What the task requires ▸ Please edit the material from its first line through the line containing "order: Auriculariales", replacing "phylum" with "division" and leaving everything else unchanged. Return only those lines.

Provided records ▸
────────────────────

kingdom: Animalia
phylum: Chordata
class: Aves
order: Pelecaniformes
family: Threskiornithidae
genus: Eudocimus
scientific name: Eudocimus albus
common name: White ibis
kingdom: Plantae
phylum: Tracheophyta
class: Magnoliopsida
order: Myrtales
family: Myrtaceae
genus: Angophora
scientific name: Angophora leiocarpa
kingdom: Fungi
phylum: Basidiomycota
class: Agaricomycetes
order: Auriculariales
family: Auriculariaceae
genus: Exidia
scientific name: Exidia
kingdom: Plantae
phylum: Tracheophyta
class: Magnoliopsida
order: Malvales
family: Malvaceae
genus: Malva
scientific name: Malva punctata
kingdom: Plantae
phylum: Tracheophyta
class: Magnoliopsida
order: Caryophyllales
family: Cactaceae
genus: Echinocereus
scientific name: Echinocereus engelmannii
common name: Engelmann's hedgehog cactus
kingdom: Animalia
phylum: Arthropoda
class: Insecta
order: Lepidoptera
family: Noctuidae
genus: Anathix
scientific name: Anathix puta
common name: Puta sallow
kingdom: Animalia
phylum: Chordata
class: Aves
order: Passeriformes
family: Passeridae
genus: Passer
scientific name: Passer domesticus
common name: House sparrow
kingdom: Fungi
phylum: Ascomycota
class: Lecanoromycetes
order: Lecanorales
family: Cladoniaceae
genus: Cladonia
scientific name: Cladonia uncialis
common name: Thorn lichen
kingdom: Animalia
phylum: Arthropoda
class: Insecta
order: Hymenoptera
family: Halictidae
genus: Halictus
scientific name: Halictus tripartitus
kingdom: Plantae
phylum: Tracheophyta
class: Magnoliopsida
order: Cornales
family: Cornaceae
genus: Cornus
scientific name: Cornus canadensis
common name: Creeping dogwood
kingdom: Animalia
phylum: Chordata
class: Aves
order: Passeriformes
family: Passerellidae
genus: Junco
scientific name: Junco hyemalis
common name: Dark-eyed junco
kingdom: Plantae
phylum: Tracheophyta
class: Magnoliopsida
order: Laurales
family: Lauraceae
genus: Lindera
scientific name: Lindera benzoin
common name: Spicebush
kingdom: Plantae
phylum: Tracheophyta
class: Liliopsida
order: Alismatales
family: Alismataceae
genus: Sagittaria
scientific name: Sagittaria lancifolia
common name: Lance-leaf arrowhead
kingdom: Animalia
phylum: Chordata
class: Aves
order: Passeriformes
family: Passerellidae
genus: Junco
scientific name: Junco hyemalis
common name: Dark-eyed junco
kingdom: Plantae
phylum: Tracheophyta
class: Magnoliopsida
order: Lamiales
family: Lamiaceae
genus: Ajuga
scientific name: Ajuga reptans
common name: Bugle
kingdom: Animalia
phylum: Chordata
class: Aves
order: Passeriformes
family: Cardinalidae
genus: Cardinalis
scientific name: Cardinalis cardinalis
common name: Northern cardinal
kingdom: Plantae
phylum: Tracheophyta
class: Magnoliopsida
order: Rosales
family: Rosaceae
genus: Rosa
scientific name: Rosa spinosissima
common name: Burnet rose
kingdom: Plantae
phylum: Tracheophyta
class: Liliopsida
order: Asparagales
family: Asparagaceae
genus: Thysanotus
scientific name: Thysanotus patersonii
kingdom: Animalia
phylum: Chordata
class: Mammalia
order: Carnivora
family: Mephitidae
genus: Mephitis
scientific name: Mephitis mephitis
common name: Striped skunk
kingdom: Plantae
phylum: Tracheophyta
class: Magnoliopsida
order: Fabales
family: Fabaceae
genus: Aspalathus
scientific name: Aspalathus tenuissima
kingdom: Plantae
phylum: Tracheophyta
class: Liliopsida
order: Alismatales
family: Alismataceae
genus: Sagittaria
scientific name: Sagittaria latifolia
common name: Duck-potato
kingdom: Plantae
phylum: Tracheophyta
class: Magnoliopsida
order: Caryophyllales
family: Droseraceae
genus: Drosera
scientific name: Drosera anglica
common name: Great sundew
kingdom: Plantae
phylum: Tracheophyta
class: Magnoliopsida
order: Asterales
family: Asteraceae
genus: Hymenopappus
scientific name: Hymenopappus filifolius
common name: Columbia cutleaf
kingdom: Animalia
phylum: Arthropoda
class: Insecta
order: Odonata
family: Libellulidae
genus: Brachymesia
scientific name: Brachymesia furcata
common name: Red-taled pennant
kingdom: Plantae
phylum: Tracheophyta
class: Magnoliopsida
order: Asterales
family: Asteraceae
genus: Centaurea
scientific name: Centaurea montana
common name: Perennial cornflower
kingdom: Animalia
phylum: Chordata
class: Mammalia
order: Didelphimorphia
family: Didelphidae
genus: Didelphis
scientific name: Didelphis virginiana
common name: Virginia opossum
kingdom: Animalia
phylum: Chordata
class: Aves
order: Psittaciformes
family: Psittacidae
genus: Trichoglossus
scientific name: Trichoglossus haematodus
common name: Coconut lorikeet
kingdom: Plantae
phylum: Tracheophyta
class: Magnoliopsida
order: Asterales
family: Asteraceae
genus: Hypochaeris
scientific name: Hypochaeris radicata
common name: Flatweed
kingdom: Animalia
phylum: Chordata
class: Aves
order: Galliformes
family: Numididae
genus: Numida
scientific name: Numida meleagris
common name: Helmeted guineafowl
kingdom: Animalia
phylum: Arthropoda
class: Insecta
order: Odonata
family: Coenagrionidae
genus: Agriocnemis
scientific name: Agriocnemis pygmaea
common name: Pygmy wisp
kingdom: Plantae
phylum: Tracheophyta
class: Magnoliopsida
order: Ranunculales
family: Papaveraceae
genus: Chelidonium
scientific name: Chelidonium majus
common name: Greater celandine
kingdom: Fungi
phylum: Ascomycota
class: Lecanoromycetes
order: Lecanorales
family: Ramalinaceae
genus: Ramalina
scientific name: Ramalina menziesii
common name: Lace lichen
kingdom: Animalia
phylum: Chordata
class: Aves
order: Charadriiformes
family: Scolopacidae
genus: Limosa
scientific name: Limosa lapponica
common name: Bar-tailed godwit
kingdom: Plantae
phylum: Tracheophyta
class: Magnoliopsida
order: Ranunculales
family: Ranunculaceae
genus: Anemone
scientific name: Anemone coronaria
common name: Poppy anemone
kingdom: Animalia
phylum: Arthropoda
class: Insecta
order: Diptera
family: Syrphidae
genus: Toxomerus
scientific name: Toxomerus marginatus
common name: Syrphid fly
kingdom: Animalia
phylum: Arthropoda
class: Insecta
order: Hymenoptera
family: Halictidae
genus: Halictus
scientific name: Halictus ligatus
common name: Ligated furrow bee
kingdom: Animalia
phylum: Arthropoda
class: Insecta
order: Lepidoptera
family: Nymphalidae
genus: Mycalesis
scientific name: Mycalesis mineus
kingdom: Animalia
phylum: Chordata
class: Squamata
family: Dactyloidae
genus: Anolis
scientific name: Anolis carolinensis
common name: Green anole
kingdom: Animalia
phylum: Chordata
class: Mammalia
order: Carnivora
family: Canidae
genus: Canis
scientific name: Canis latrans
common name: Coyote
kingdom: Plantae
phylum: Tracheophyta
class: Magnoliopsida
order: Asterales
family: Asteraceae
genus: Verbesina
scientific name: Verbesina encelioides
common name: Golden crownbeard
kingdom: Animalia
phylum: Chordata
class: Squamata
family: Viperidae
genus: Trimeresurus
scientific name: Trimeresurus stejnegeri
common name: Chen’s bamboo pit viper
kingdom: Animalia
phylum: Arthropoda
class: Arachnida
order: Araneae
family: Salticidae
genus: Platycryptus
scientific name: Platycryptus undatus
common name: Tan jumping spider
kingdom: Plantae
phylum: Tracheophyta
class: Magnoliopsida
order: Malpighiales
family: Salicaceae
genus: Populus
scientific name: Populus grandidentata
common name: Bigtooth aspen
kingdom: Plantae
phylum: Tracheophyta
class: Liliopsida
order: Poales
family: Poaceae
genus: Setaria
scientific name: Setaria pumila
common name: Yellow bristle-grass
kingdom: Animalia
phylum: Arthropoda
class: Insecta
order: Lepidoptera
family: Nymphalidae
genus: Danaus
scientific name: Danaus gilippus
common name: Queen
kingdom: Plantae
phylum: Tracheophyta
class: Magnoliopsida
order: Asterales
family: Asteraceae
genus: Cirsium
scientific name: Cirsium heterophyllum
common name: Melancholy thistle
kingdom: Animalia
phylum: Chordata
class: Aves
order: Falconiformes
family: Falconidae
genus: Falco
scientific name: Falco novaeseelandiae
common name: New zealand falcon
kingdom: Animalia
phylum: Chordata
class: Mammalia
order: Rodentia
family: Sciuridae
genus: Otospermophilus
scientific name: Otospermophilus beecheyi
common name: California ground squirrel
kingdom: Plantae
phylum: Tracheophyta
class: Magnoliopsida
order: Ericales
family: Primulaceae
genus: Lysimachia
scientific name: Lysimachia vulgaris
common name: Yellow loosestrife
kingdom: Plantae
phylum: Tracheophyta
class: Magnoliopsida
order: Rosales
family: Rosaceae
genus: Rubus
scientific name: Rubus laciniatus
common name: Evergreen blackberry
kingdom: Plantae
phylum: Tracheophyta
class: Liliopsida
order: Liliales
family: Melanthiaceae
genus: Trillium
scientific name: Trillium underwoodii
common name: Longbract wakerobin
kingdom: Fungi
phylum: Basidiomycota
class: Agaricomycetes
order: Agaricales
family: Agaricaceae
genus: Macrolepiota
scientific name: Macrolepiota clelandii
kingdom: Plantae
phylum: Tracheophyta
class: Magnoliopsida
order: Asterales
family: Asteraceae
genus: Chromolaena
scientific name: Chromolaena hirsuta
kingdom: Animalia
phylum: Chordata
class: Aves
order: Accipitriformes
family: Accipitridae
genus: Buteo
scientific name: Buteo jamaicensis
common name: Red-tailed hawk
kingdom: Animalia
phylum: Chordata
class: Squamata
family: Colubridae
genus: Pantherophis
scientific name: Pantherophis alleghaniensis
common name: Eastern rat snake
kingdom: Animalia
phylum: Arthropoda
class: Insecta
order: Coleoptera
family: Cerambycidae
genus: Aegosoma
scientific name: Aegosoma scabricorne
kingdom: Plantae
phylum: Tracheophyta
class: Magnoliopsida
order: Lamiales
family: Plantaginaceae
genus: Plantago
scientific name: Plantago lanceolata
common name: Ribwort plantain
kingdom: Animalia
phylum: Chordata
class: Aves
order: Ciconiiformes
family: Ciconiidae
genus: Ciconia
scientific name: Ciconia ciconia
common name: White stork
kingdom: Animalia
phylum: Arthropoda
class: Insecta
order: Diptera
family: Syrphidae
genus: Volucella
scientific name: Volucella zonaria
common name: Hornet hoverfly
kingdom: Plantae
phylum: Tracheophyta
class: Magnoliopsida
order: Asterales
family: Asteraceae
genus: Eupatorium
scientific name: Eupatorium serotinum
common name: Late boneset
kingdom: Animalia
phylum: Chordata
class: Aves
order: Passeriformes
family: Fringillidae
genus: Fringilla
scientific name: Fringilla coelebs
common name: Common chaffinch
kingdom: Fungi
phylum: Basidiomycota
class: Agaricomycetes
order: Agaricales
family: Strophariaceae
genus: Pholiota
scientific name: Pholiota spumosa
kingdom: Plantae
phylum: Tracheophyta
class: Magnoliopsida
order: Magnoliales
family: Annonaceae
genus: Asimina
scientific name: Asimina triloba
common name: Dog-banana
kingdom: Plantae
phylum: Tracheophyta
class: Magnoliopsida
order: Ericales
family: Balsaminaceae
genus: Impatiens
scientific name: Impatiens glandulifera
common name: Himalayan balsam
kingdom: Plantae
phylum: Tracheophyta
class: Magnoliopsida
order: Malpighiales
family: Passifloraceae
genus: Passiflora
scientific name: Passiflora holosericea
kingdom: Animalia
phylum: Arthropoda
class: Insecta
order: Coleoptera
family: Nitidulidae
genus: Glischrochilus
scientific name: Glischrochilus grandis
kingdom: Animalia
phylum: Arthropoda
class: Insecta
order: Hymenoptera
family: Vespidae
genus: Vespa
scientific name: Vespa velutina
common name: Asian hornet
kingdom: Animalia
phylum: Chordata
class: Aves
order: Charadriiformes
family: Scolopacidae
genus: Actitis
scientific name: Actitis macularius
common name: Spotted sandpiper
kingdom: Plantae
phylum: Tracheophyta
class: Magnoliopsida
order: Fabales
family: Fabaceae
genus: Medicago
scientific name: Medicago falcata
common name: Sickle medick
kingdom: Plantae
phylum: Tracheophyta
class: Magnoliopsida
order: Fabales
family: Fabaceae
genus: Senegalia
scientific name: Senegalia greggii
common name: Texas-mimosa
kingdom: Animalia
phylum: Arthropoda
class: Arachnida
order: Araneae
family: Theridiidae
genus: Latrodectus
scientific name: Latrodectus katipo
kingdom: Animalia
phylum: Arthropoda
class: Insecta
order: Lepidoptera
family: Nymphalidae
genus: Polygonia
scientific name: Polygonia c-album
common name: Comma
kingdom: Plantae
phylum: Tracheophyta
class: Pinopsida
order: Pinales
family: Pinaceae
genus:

────────────────────

Exercise response ▸
kingdom: Animalia
division: Chordata
class: Aves
order: Pelecaniformes
family: Threskiornithidae
genus: Eudocimus
scientific name: Eudocimus albus
common name: White ibis
kingdom: Plantae
division: Tracheophyta
class: Magnoliopsida
order: Myrtales
family: Myrtaceae
genus: Angophora
scientific name: Angophora leiocarpa
kingdom: Fungi
division: Basidiomycota
class: Agaricomycetes
order: Auriculariales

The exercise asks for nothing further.